---- PROVIDED RECORDS
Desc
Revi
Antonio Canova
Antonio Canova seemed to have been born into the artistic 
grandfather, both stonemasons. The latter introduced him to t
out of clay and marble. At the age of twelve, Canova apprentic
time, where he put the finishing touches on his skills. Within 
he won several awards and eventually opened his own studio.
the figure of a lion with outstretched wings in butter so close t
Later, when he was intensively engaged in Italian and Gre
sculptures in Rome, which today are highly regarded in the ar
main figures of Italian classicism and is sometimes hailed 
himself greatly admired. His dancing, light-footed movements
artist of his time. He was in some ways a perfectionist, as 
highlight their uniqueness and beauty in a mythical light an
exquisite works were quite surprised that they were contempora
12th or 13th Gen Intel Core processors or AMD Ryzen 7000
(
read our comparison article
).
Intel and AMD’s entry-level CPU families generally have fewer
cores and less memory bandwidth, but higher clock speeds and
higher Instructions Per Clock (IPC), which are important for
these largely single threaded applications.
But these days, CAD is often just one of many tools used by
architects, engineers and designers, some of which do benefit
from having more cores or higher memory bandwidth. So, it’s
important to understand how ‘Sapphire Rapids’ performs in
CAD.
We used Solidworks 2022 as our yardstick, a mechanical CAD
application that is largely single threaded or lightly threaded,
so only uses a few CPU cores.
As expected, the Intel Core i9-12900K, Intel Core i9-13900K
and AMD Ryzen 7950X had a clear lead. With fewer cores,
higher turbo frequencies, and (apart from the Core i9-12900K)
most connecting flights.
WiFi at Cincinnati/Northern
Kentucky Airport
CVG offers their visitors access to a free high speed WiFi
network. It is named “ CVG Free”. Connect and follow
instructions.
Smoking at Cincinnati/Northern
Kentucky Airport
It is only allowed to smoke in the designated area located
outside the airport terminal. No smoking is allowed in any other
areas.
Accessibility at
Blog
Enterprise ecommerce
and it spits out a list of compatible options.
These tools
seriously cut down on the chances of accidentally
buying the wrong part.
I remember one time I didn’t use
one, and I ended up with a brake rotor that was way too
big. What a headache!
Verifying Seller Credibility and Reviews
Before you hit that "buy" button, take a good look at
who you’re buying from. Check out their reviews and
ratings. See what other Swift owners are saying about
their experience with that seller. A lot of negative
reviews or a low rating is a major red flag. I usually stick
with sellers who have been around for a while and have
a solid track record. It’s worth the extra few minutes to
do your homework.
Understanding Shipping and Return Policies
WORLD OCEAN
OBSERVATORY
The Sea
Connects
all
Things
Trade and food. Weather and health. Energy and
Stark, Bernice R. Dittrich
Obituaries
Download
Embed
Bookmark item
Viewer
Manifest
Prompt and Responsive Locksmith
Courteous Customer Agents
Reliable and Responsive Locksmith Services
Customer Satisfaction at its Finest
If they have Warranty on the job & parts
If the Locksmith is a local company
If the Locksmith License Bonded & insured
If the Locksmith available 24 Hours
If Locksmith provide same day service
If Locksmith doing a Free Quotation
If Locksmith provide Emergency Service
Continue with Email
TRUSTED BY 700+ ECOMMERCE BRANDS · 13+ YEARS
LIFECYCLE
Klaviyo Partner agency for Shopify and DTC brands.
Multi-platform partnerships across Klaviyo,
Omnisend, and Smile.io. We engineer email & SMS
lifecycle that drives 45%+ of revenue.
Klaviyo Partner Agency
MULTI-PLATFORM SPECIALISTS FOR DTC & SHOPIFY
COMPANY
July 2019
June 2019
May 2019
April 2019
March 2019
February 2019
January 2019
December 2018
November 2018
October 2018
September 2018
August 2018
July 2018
--------
Copy the entries again, putting "Mailchimp" wherever "Klaviyo" appears and leaving all else unchanged.

*TASK RESPONSE*:
Desc
Revi
Antonio Canova
Antonio Canova seemed to have been born into the artistic 
grandfather, both stonemasons. The latter introduced him to t
out of clay and marble. At the age of twelve, Canova apprentic
time, where he put the finishing touches on his skills. Within 
he won several awards and eventually opened his own studio.
the figure of a lion with outstretched wings in butter so close t
Later, when he was intensively engaged in Italian and Gre
sculptures in Rome, which today are highly regarded in the ar
main figures of Italian classicism and is sometimes hailed 
himself greatly admired. His dancing, light-footed movements
artist of his time. He was in some ways a perfectionist, as 
highlight their uniqueness and beauty in a mythical light an
exquisite works were quite surprised that they were contempora
12th or 13th Gen Intel Core processors or AMD Ryzen 7000
(
read our comparison article
).
Intel and AMD’s entry-level CPU families generally have fewer
cores and less memory bandwidth, but higher clock speeds and
higher Instructions Per Clock (IPC), which are important for
these largely single threaded applications.
But these days, CAD is often just one of many tools used by
architects, engineers and designers, some of which do benefit
from having more cores or higher memory bandwidth. So, it’s
important to understand how ‘Sapphire Rapids’ performs in
CAD.
We used Solidworks 2022 as our yardstick, a mechanical CAD
application that is largely single threaded or lightly threaded,
so only uses a few CPU cores.
As expected, the Intel Core i9-12900K, Intel Core i9-13900K
and AMD Ryzen 7950X had a clear lead. With fewer cores,
higher turbo frequencies, and (apart from the Core i9-12900K)
most connecting flights.
WiFi at Cincinnati/Northern
Kentucky Airport
CVG offers their visitors access to a free high speed WiFi
network. It is named “ CVG Free”. Connect and follow
instructions.
Smoking at Cincinnati/Northern
Kentucky Airport
It is only allowed to smoke in the designated area located
outside the airport terminal. No smoking is allowed in any other
areas.
Accessibility at
Blog
Enterprise ecommerce
and it spits out a list of compatible options.
These tools
seriously cut down on the chances of accidentally
buying the wrong part.
I remember one time I didn’t use
one, and I ended up with a brake rotor that was way too
big. What a headache!
Verifying Seller Credibility and Reviews
Before you hit that "buy" button, take a good look at
who you’re buying from. Check out their reviews and
ratings. See what other Swift owners are saying about
their experience with that seller. A lot of negative
reviews or a low rating is a major red flag. I usually stick
with sellers who have been around for a while and have
a solid track record. It’s worth the extra few minutes to
do your homework.
Understanding Shipping and Return Policies
WORLD OCEAN
OBSERVATORY
The Sea
Connects
all
Things
Trade and food. Weather and health. Energy and
Stark, Bernice R. Dittrich
Obituaries
Download
Embed
Bookmark item
Viewer
Manifest
Prompt and Responsive Locksmith
Courteous Customer Agents
Reliable and Responsive Locksmith Services
Customer Satisfaction at its Finest
If they have Warranty on the job & parts
If the Locksmith is a local company
If the Locksmith License Bonded & insured
If the Locksmith available 24 Hours
If Locksmith provide same day service
If Locksmith doing a Free Quotation
If Locksmith provide Emergency Service
Continue with Email
TRUSTED BY 700+ ECOMMERCE BRANDS · 13+ YEARS
LIFECYCLE
Mailchimp Partner agency for Shopify and DTC brands.
Multi-platform partnerships across Mailchimp,
Omnisend, and Smile.io. We engineer email & SMS
lifecycle that drives 45%+ of revenue.
Mailchimp Partner Agency
MULTI-PLATFORM SPECIALISTS FOR DTC & SHOPIFY
COMPANY
July 2019
June 2019
May 2019
April 2019
March 2019
February 2019
January 2019
December 2018
November 2018
October 2018
September 2018
August 2018
July 2018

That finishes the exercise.